A) The very simple point here is that if you create, say, a 2GB bitstring w where each bit is determined by a fair coin flip, then it is very unlikely that there exists a program that deterministically outputs w. After all, there are many more ways to fill 2GB of bits than there are 1GB programs (about 2^(2^33) as many). From this one may be tempted to conclude that if the agent determines, say, 2GB of the TB of choices by flipping coin, he is likely to receive no box. But this argument is incomplete, because there are other ways to use coin flips. For example, the buyer might use the following policy: Flip 2GB worth of coins. If they all come up heads, always take box B. Otherwise follow some given deterministic procedure.

To make the argument rigorous, I think we need to state the claim information-theoretically. But even this is a bit tricky. For example, it is not a problem per se for w to have high entropy if most of the entropy comes from a small part of the distribution. (For example, if with probability 0.01 the seller randomizes all choices, and with the remaining probability always chooses Box 1, then the entropy of w is 0.01*1TB = 10GB (??), but the buyer is still likely to receive a box.) So I think we’d need to make a more complicated claim, of the sort: if there is no substantial part (say, >p) of the distribution over w that has less than, say, 2GB of entropy, then with high probability (>1-p), the agent will receive no box.

B) Again, we can make a simple but incomplete argument: If of the 1TB of choices, only, say, 2GB are determined by random coin flips, then a randomly sampled bit is likely to be predictable from the agent’s source code. But again, the problem is that the random coin flips can be used in other ways.

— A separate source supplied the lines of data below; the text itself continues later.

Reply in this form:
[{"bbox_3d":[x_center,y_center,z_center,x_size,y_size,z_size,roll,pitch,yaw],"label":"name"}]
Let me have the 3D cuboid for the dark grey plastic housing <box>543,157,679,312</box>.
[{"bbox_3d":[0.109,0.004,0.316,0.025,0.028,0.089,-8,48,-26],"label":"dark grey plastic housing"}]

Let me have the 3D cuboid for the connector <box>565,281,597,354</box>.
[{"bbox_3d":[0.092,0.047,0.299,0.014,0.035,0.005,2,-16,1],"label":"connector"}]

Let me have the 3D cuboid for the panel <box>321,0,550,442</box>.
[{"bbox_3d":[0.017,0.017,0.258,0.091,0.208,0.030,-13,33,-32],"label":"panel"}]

For example, the buyer might use a deterministic procedure to determine w (say, w=01010101…), but then randomly generate a number n (with any number n chosen with probability 2^-n, for instance), then randomly sample n indices j of w and flip w[j] for each of them. This may have relatively low entropy. But now the seller cannot perfectly predict w[i] given w[1…i-1] for any i.

Again, I think a rigorous argument requires information theory. In particular, we can use the fact that H(w) = H(w[0])+H(w[1]|w[0])+H(w[2]|w[0,1])+…, where H denotes entropy. If H(w) is less than, say, 2GB, then the average of H(w[i]|w[1…i-1]) must be at most 2GB/1TB = 1/500. From this, it follows immediately that with high probability, w[i] can be predicted with high accuracy given w[1…i-1].

2. This is essential, but straightforward: Generating w at random causes the seller to determine that w is determined at random. Therefore, CDT (accurately) assesses randomly generating w to have an expected utility near \$-1.

3. Finally, I want to argue that CDT will recommend buying a box. For this, we only need to argue that CDT prefers some method of submitting w over not submitting a box. So consider the following procedure: First, assign beliefs over the seller’s prediction w’[0] of the first bit. Since there are only two possible boxes, for at least one of the boxes j, it is the case that P(w’[0]=j)<=½, where P refers to the probability assigned by the buyer. Let w[0] = j. We now repeat this inductively. That is, for each i given the w[1…i-1] that we have already constructed, the buyer sets w[i]=k s.t. P(w’[i]=k||w[1…i-1])<=½.

What’s the causal expected utility of submitting w thus constructed? Well, for one, because the procedure is deterministic (if ties are broken deterministically), the buyer can expect that she will receive a box at all. Now, for all i, the buyer thinks that if i is sampled by the seller for the purpose of determining which box to give to the buyer, then the buyer will in causal expectation receive \$1.50, because the seller will predict the wrong box, i.e. w’[i] ≠ w[i], with probability at least ½.